(Records from a dataset)
⁂
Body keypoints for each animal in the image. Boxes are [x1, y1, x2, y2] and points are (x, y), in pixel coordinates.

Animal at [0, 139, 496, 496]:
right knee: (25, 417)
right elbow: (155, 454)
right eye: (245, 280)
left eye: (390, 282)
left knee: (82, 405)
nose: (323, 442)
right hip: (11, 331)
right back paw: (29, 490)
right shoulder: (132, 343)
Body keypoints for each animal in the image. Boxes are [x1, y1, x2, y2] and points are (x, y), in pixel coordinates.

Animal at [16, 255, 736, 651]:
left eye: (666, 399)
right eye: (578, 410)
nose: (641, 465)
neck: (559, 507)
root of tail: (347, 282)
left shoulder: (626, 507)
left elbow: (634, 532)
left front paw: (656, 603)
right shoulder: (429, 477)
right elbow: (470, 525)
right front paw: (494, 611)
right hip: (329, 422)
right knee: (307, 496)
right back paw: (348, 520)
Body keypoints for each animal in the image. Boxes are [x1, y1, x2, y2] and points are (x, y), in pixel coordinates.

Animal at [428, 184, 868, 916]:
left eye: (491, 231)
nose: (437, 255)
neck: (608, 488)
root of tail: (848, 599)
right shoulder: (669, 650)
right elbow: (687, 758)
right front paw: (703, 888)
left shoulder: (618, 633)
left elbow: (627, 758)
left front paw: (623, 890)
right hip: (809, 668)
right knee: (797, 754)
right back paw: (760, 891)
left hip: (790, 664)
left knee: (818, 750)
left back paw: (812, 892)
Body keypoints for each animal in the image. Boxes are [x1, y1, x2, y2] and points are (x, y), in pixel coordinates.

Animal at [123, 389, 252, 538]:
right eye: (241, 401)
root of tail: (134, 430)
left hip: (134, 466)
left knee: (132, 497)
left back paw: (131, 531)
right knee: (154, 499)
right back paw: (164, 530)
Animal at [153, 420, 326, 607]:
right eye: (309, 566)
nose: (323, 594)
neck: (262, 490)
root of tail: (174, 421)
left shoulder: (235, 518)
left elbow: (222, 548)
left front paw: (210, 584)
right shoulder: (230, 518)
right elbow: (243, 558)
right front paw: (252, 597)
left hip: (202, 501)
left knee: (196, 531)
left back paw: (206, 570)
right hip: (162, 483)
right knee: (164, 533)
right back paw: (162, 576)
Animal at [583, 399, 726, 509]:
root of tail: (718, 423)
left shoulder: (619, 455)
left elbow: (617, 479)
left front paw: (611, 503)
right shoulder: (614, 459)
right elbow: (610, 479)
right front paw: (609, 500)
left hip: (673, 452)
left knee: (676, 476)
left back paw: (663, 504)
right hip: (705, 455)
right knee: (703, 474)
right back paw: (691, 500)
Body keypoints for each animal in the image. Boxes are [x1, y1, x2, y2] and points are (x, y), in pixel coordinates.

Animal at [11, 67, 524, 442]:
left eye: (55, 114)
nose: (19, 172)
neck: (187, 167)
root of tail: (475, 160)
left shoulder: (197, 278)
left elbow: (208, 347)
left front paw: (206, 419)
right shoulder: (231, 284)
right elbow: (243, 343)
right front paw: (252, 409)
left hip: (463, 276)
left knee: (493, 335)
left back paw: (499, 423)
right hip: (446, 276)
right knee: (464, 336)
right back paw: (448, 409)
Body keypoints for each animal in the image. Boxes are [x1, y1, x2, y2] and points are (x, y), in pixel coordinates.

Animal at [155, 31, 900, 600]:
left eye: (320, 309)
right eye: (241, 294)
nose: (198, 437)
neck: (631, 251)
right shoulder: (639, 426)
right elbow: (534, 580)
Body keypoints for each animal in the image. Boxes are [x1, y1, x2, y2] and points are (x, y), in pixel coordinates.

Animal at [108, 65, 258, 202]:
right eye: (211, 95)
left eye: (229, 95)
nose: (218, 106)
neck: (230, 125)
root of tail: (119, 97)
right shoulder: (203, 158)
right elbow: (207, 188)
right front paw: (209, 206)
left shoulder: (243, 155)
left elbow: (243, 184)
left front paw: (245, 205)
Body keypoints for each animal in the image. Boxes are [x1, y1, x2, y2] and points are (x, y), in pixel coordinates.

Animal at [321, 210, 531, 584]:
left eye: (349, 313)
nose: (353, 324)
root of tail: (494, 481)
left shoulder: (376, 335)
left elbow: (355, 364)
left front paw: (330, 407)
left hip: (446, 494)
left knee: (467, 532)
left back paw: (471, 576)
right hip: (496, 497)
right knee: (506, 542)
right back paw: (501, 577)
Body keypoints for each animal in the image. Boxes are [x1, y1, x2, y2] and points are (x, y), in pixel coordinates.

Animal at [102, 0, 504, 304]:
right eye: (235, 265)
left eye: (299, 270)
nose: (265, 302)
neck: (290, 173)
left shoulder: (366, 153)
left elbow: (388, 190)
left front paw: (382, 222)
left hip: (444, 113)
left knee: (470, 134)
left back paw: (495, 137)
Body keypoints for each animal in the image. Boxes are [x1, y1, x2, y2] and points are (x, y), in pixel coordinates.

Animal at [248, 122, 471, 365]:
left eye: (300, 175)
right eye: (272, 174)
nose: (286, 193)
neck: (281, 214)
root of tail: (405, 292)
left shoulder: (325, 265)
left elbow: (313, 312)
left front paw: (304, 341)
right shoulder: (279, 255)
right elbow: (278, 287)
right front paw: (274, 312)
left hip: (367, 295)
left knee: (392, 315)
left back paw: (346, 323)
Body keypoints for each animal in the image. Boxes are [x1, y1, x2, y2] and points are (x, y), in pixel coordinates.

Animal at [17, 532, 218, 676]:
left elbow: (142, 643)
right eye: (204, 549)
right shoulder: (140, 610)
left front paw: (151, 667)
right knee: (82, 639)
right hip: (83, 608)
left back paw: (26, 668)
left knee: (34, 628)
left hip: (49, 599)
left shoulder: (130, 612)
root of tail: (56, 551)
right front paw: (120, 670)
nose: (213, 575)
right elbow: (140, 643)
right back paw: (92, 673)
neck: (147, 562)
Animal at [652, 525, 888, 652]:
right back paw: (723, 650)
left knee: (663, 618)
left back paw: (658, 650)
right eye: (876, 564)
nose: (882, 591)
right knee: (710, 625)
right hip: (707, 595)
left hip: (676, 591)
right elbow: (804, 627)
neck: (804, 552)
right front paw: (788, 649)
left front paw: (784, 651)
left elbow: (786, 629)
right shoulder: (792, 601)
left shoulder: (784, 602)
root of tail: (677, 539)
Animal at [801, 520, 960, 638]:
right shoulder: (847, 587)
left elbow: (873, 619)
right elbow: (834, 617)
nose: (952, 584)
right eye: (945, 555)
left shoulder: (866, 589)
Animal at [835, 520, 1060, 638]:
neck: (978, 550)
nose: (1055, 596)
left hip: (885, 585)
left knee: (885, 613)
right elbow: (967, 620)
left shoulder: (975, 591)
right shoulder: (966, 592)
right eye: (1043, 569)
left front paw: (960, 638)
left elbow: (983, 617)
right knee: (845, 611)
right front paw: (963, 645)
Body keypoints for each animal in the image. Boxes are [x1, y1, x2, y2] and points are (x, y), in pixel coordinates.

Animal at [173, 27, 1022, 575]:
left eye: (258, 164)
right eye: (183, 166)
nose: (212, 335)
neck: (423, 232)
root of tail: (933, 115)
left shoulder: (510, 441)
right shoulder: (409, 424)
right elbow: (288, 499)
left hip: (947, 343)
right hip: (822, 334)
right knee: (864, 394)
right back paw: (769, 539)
⁂
Aim of the exercise:
Please return every line in the data that includes the string "tail".

Reply:
root of tail: (347, 282)
root of tail: (848, 599)
root of tail: (134, 430)
root of tail: (174, 421)
root of tail: (718, 423)
root of tail: (475, 160)
root of tail: (119, 97)
root of tail: (494, 481)
root of tail: (405, 292)
root of tail: (56, 551)
root of tail: (677, 539)
root of tail: (933, 115)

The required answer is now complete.